Consider the relation \(R=\\{(x, y) \in \mathbb{R} \times \mathbb{R}: x-y \in \mathbb{Z}\\}\) on \(\mathbb{R} .\) Prove that this relation is reflexive, symmetric and transitive.

Short answer

The relation \(R\) is reflexive, symmetric, and transitive.

Step-by-step solution

Proving reflexivity

For all \(x \in \mathbb{R}\), the number \(x - x = 0\) is indeed an integer, since 0 belongs to the set of integers \( \mathbb{Z} \). Therefore, \(xRx\) for all \(x \in \mathbb{R}\), which means that the relation \(R\) is reflexive.

Proving symmetry

Assume \(xRy\), that is \(x - y\) is an integer.
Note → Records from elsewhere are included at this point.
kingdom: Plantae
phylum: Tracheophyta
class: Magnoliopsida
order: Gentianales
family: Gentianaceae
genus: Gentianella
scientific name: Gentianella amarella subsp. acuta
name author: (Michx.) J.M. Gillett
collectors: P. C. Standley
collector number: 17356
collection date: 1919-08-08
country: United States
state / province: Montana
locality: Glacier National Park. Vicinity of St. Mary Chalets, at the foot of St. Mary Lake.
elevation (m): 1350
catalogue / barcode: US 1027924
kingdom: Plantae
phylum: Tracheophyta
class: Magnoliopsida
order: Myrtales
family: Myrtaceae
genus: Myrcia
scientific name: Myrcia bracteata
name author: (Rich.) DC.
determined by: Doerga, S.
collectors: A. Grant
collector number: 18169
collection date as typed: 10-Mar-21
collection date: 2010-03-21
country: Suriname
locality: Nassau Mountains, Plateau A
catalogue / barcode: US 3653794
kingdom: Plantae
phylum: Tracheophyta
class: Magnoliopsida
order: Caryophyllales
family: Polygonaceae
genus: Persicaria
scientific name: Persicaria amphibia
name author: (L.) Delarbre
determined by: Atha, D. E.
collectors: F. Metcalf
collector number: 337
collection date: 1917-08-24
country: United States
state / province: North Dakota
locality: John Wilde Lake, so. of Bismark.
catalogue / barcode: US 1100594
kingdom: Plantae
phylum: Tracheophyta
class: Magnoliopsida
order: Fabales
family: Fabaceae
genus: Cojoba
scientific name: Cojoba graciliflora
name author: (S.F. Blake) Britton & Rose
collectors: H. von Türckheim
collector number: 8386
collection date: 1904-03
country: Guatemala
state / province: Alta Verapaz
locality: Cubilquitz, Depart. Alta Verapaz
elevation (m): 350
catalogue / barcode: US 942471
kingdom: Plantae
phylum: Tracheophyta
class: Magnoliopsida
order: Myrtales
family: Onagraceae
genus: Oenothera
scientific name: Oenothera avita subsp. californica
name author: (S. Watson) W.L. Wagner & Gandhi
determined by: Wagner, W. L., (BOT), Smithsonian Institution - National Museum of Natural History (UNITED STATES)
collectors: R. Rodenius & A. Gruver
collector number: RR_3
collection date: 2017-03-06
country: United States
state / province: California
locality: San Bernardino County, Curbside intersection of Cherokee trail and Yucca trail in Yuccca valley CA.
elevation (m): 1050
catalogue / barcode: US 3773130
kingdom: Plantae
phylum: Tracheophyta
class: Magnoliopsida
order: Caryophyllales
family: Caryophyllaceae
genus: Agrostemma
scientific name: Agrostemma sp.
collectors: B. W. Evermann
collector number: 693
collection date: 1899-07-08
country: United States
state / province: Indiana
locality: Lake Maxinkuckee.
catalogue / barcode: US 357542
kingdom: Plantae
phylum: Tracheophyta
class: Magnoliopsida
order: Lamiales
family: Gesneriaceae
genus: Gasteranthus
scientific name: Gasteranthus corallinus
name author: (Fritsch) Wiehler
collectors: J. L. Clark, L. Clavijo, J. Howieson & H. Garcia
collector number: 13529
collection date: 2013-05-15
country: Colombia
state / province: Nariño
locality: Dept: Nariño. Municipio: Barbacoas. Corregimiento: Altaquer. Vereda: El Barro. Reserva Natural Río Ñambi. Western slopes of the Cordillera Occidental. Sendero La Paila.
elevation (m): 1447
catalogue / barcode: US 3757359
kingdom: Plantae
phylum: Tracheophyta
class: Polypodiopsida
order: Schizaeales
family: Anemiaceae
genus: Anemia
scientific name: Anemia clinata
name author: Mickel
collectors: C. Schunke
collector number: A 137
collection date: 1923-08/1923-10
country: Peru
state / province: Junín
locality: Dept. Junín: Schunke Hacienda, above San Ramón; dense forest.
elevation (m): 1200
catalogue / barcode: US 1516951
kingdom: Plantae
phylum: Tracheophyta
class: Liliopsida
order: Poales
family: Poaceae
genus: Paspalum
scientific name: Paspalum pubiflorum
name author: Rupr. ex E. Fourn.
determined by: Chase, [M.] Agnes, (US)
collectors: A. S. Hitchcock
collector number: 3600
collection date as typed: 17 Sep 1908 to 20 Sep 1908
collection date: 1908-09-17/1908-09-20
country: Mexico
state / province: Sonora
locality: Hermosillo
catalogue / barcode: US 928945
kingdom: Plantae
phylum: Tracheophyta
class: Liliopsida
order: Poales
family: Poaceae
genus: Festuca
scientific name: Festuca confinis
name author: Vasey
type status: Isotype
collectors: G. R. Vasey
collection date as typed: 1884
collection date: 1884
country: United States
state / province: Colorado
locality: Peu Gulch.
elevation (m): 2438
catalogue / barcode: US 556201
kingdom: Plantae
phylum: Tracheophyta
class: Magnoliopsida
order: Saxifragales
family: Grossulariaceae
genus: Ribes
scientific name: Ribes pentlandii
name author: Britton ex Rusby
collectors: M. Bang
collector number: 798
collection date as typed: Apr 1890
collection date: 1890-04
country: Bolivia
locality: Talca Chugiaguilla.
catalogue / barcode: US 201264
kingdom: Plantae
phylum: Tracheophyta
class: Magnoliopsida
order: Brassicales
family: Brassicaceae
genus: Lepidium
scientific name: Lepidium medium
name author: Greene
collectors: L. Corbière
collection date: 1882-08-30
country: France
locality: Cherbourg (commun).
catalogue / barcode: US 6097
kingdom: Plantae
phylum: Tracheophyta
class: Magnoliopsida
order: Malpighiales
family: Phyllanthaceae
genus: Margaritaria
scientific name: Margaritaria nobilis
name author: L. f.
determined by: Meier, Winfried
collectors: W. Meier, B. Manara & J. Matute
Then \(-(x - y) = y - x\) is also an integer, since the negation of an integer is also an integer. Therefore, \(yRx\). This shows that the relation \(R\) is symmetric.

Proving transitivity

Assume \(xRy\) and \(yRz\), that is \(x - y\) and \(y - z\) are both integers. Then, the sum \((x - y) + (y - z) = x - z\) is also an integer, because the sum of two integers is also an integer. Therefore, \(xRz\). This shows that the relation \(R\) is transitive.